Paper No. 341-8
Presentation Time: 9:00 AM-6:30 PM
DRONE-BASED MEASUREMENT OF STRATIGRAPHIC COLUMNS AND CROSS-SECTIONS
Measurements of stratigraphic columns and cross-sections are commonly hampered by topography, such as ravines and steep cliffs, which make some areas inaccessible and cause gaps in data coverage. Structural tilting can also complicate these measurements. We describe a solution to both problems using drone-based photogrammetry, which we have developed and tested on an exposure previously measured with traditional jacob-staff techniques. We begin by obtaining a series of photographs of an outcrop using a DJI Phantom 3 Advanced quadcopter drone, and merging these into a photomosaic and a 3-D point cloud, using Agisoft Photoscan. Multiple x-y-z coordinates along a dipping bed were obtained with LAStools and processed with an R script (available on the UGA Stratigraphy Lab website) to calculate the strike and dip, which was then used to rotate the entire exposure such that all beds are restored to stratigraphically horizontal positions.

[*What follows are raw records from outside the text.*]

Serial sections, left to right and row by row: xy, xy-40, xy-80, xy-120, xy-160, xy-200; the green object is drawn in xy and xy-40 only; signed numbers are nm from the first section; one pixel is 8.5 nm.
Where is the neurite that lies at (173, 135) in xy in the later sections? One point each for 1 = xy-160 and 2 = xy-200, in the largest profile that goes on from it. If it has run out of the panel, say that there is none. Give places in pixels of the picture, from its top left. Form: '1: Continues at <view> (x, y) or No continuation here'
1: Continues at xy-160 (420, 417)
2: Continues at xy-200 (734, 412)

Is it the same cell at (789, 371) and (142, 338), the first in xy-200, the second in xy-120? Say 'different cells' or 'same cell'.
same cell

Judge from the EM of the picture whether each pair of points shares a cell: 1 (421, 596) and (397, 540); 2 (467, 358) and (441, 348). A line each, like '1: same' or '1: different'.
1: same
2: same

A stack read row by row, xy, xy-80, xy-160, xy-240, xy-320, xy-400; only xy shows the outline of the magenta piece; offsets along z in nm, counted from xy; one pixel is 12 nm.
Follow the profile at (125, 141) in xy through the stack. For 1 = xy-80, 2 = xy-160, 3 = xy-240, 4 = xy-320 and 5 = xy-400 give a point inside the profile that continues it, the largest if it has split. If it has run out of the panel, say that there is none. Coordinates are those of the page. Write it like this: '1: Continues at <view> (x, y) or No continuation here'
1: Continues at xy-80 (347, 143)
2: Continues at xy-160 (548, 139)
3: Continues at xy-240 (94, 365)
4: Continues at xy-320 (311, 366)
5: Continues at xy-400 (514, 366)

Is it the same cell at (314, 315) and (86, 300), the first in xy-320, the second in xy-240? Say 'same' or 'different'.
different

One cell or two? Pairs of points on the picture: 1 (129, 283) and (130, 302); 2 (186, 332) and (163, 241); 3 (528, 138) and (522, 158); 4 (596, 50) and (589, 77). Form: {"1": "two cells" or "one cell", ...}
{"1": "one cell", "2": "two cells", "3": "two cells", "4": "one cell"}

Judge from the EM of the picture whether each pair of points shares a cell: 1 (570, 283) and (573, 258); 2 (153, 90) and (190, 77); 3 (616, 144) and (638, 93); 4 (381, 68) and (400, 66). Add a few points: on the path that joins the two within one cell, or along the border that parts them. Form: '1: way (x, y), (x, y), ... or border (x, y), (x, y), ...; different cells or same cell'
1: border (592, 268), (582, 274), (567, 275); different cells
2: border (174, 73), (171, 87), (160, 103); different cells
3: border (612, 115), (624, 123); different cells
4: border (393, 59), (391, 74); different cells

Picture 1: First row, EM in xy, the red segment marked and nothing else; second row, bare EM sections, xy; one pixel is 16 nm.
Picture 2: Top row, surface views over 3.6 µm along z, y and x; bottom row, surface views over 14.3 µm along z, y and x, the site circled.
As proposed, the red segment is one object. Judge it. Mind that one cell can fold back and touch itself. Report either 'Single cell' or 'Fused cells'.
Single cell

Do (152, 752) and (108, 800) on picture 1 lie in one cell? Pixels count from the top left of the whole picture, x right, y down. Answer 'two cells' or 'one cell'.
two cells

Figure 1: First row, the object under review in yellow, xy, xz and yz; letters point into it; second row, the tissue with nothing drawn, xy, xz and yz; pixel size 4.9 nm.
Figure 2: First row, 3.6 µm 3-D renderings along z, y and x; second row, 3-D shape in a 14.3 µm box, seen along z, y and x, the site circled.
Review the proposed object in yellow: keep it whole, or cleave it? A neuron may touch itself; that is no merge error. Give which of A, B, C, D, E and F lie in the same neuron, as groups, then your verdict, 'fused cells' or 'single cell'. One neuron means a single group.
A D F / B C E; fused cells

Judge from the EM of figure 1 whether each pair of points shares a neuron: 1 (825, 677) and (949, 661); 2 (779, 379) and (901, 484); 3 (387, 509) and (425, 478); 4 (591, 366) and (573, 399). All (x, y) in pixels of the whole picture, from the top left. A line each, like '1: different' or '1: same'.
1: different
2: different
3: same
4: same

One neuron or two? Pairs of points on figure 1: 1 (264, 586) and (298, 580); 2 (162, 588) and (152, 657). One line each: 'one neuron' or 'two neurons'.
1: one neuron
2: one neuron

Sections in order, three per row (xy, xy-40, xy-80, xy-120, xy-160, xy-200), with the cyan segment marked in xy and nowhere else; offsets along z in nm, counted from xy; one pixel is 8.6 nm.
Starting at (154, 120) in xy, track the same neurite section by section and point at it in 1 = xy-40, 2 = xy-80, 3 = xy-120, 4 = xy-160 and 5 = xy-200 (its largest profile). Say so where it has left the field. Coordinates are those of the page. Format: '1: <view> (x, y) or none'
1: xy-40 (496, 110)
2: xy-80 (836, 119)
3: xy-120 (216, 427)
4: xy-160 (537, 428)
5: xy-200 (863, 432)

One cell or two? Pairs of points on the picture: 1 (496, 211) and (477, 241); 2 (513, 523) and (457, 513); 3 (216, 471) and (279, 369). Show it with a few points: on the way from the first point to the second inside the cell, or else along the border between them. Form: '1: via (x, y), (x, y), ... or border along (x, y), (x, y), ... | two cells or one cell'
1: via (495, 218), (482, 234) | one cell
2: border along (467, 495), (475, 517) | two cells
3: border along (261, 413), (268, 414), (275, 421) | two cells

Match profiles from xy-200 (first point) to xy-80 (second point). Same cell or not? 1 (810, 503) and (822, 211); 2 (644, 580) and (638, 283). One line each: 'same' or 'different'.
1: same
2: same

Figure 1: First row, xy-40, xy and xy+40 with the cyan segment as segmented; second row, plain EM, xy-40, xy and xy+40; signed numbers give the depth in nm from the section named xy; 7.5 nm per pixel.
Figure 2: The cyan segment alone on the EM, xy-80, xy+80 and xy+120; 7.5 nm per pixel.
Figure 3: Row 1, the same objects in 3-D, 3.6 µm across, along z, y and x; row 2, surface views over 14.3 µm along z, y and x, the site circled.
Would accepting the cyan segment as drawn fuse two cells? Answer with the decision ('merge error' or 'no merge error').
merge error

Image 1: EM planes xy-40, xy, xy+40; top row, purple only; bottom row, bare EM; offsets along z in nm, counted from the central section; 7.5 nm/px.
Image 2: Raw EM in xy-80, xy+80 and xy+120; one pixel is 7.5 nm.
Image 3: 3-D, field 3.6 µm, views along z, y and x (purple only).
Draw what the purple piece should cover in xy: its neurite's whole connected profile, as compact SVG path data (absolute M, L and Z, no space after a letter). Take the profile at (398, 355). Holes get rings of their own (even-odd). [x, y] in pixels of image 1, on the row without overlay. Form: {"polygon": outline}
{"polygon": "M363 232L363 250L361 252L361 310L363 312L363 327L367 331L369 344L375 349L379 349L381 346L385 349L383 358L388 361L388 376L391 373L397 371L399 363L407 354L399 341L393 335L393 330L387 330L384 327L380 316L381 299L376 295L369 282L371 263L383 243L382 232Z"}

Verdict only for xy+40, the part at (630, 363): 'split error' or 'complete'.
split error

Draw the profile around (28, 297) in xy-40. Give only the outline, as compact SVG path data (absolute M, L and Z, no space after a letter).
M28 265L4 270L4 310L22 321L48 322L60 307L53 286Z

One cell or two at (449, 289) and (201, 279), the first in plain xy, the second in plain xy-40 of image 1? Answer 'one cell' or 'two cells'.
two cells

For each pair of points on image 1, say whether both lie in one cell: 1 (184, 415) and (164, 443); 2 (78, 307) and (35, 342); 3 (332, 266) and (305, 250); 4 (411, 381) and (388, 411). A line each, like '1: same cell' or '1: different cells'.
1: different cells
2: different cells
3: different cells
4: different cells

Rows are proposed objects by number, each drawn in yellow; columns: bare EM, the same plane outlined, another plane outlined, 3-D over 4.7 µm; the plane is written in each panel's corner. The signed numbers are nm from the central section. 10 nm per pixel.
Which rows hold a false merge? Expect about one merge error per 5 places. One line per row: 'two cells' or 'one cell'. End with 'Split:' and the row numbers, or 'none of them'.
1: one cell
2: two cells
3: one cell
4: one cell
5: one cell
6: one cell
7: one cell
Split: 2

In this configuration, the Z-coordinate of any horizon in the point cloud is its stratigraphic elevation, which permits accurate measurement of a stratigraphic column. Comparison of this approach to a traditionally measured section through the Silurian Clinch Formation at the Hagan railroad cut in southwest Virginia produced comparable results. Ginn (2014) reported an average strike of 257° and an average 52.7° dip to the north, which compares well to our drone-based strike of 242° and dip of 53.4°. Differences in strike may be the result of differences in a magnetic vs. geographic reference frame. An interval of strata that Ginn (2014) measured as 35.9 m thick is 33.7 m thick when measured from the drone, and this difference more likely reflects the difficulties of accurate measurements with a Jacob Staff. This drone-based approach has promise not only for the measurement of relatively simple vertical columns, but also for three-dimensional characterization of outcrops that show considerable lateral variation in facies and thicknesses. Similar approaches have potentially wide application across the earth sciences, including volcanology, glaciology, structural geology, and planetary geology.